Stattdessen starrte sie unentwegt auf ihre kleine Tasche, die seit der Ankunft in ihrem Versteck zornig auf dem Beistelltisch vor sich hin vibrierte. Dieser Almanach-Zwilling war eindeutig nicht normal. Er schien eine Art Eigenleben zu haben. Und in ihm steckte auf jeden Fall eine besondere Macht, wie sie sie noch nie zuvor gesehen hatte. Oder gespürt. Gedankenverloren rieb sie sich über die Fingerkuppen.
“Das war gar nicht mal schlecht vorhin.”
Kassandra fuhr aus ihren Überlegungen auf und starrte Lupinja verwirrt an.
“Dein kleiner Wirbelsturm. Hätte ich dir gar nicht zugetraut.”
“Ich mir eigentlich auch nicht. Das war aktive Magie. Die beherrsche ich normalerweise nicht so gut”, erwiderte sie, schon wieder halb in der Betrachtung des zitternden Beutels versunken.
“Ach?”
Lupinjas rudimentäre Art der Kommunikation störte Kassandra sonst durchaus. Allerdings traf ihr wortkarger Ausdruck der Verwunderung einfach so gut, dass sie nur leicht abwesend zustimmend nickte.
“Es kann nicht an dieser Welt liegen. Die Magie ist hier nicht so stark. Also …”
“Also was?
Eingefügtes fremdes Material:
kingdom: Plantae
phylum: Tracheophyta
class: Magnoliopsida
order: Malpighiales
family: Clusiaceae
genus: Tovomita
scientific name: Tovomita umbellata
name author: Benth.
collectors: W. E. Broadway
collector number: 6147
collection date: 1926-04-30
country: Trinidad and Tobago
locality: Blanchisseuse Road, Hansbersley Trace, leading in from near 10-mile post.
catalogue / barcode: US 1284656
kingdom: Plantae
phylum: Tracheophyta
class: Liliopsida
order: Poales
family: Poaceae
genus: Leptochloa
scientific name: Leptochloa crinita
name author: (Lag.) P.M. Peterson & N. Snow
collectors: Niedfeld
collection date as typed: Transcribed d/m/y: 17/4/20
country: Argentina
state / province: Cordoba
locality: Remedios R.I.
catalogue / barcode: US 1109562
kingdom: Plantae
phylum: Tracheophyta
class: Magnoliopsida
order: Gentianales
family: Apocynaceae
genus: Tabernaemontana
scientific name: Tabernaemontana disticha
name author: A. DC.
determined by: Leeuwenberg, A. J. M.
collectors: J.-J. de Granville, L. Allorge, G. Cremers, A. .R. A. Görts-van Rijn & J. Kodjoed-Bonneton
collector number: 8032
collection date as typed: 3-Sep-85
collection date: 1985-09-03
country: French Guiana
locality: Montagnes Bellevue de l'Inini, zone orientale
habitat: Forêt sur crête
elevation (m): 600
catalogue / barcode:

Meinst du etwa, dieses Ding hat etwas damit zu tun?”
Die Formwandlerin zog skeptisch eine Augenbraue hoch, als eine schon längst zum Abwaschen überfällige Teetasse vor lauter Beben auf dem Tisch zu klappern begann.
Kassandra schloss sich Lupinjas Gesichtsausdruck an und sah sie kurz unsicher an. Die Frau hatte sich schon in Hab-Acht-Stellung aufgesetzt. Zwar taten ihr alle Knochen weh, aber sie würde in ihrem Heim nicht unvorbereitet in eine böse Überraschung tappen.
“Warte kurz!”, ordnete sie an, stand auf und lief zu einem kleinen Schränkchen in der hinteren Ecke des Raumes. Sie zerrte seine etwas schräg in den Angeln hängende Tür auf und schob ungeduldig die sich davor stapelnden Werbeprospekte zur Seite. Aus dem Inneren kramte sie einige Kerzenstümpfe hervor, kehrte zur Raummitte zurück und stellte sie wie einen Kreis um Couch und Tisch herum auf. Mit einem Feuerzeug, das sie auch irgendwoher gefischt hatte, zündete sie die Dochte nacheinander an. Den Letzten erst, als sie bereits die entstandene Linie überquert hatte und von ihr nun eingeschlossen war.
“Improvisiert, aber es wird schon seinen Zweck tun.”
Kassandra nickte. Der Aufbau eines Schutzbanns stand somit bereit. Sie beide hatten eine Vermutung, was als nächstes passieren würde, doch sicher wussten sie es nicht. Es half nichts. Also starteten sie den Versuch.
Die Hexen richteten ihre volle Aufmerksamkeit auf die Tasche.
Ein Moment der Stille, nur unterbrochen vom stetigen Klirren des Porzellans.
Dann stieß die Windmagierin ihren Atem aus und griff hinein.